Sadness threatened to crush Rev. Risher’s spirit, but becoming an outspoken gun violence prevention activist helped her heal. “You never get over it. You never do,” she says. “Helping somebody else has always been my service, what I have done with my life,” she adds. “Even though this horrific tragedy has happened, I can feel good about what God has allowed me to do and the doors God has opened for me to walk through.”
In addition to her unshakable faith, Rev. Risher says writing her forthcoming memoir, For Such a Time as This: Hope and Forgiveness After the Charleston Massacre, and learning how to forgive Dylan Roof, the man who slaughtered her mother, helped her feel like herself again. But it wasn’t easy.
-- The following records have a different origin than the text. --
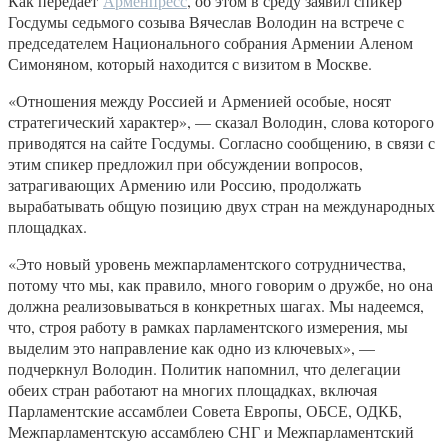
Как передает
Арменпресс
, об этом в среду заявил спикер
Госдумы седьмого созыва Вячеслав Володин на встрече с
председателем Национального собрания Армении Аленом
Симоняном, который находится с визитом в Москве.
«Отношения между Россией и Арменией особые, носят
стратегический характер», — сказал Володин, слова которого
приводятся на сайте Госдумы. Согласно сообщению, в связи с
этим спикер предложил при обсуждении вопросов,
затрагивающих Армению или Россию, продолжать
вырабатывать общую позицию двух стран на международных
площадках.
«Это новый уровень межпарламентского сотрудничества,
потому что мы, как правило, много говорим о дружбе, но она
должна реализовываться в конкретных шагах. Мы надеемся,
что, строя работу в рамках парламентского измерения, мы
выделим это направление как одно из ключевых», —
подчеркнул Володин. Политик напомнил, что делегации
обеих стран работают на многих площадках, включая
Парламентские ассамблеи Совета Европы, ОБСЕ, ОДКБ,
Межпарламентскую ассамблею СНГ и Межпарламентский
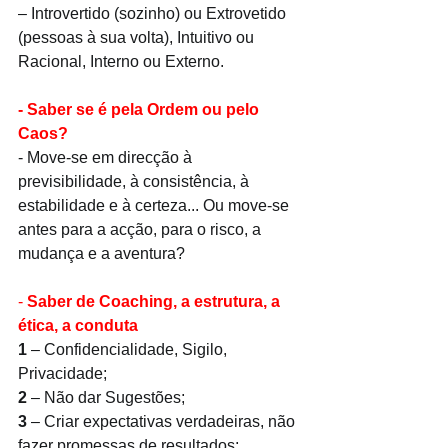
– Introvertido (sozinho) ou Extrovetido 
(pessoas à sua volta), Intuitivo ou 
Racional, Interno ou Externo.
- Saber se é pela Ordem ou pelo 
Caos?
- Move-se em direcção à 
previsibilidade, à consistência, à 
estabilidade e à certeza... Ou move-se 
antes para a acção, para o risco, a 
mudança e a aventura?
- 
Saber de Coaching, a estrutura, a 
ética, a conduta
1
 – Confidencialidade, Sigilo, 
Privacidade;
2
 – Não dar Sugestões; 
3 
– Criar expectativas verdadeiras, não 
fazer promessas de resultados;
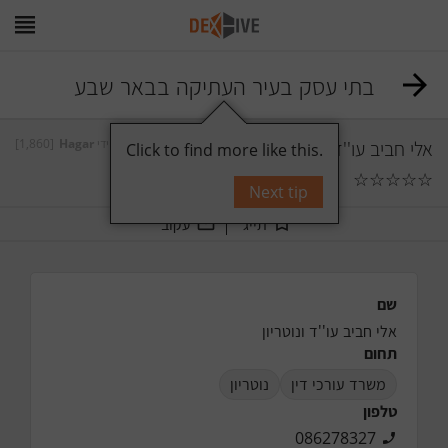
בתי עסק בעיר העתיקה בבאר שבע
[1,860]
Hagar
על ידי
אלי חביב עו''ד ונוטריון
Click to find more like this.
☆
☆
☆
☆
☆
תגובות
0
Next tip
תייג
עקוב
שם
אלי חביב עו''ד ונוטריון
תחום
משרד עורכי דין
נוטריון
טלפון
086278327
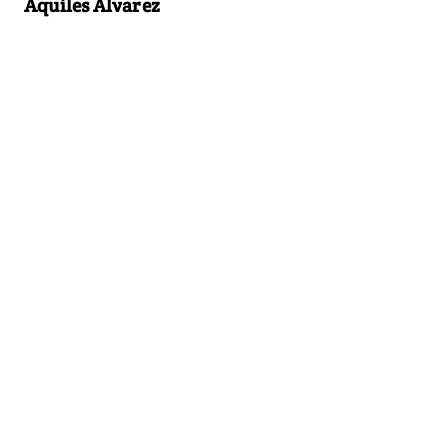
Aquiles Alvarez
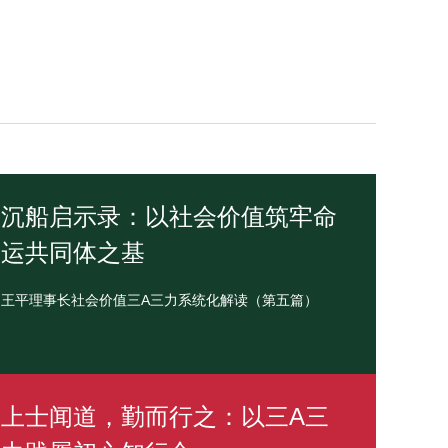
沉船启示录：以社会价值筑牢命
运共同体之基
王平理事长社会价值三A三力系统化解读（第五篇）
上士闻道，勤而行之：以三A三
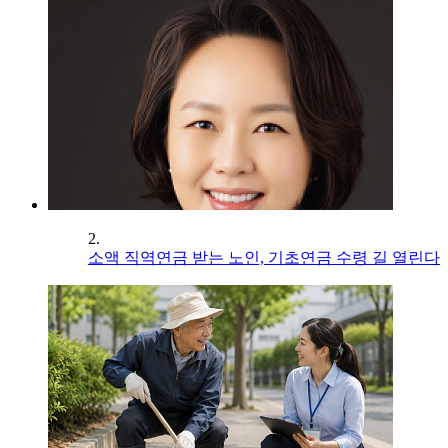
2.
소액 직역연금 받는 노인, 기초연금 수령 길 열린다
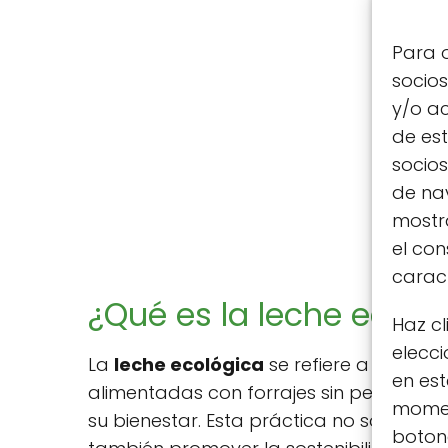
Para o
socio
y/o ac
de est
socio
de nav
mostra
el co
caract
¿Qué es la leche ecoló
Haz cl
elecci
La
leche ecológica
se refiere a aquell
en est
alimentadas con forrajes sin pesticidas
moment
su bienestar. Esta práctica no solo busc
botone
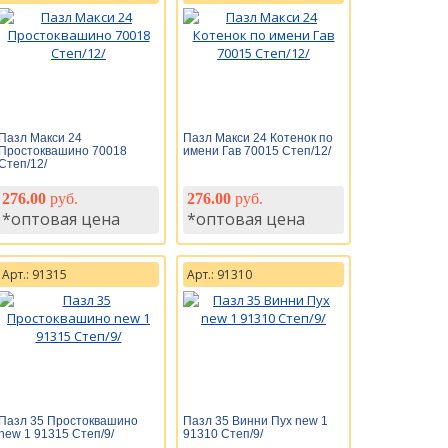
Пазл Макси 24
Пазл Макси 24 Котенок по
Простоквашино 70018
имени Гав 70015 Степ/12/
Степ/12/
276.00
руб.
276.00
руб.
*оптовая цена
*оптовая цена
Арт.: 91315
Арт.: 91310
Пазл 35 Простоквашино
Пазл 35 Винни Пух new 1
new 1 91315 Степ/9/
91310 Степ/9/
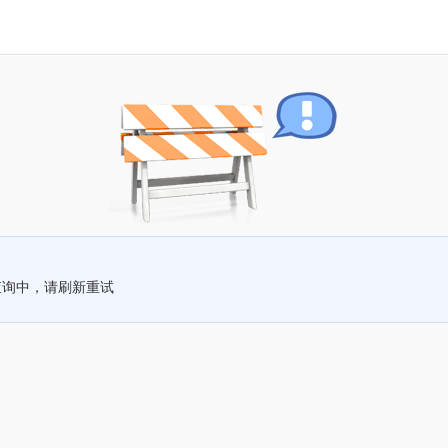
查询中，请刷新重试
“My sister, Nadine Collier, was the first person to talk about forgiving him, at the bond hearing, 48 hours after everything happened. And when I heard that come out her voice I screamed because it was like, what, forgiveness?” she recalls.“Forgiveness is one of the hallmarks of the Christian faith but yet, even as a pastor, I could not get there,” she admits.
Two years later, however, Rev. Risher was able to follow in her sister’s footsteps. “[That’s] really when I started to feel like I’m me. I didn’t have to carry all of that anger and rage,” she says. “I was really able to come to terms with what he did, and not hold on to that because it doesn’t define me, that it’s a part of what happened, but it doesn’t define everything that I do.”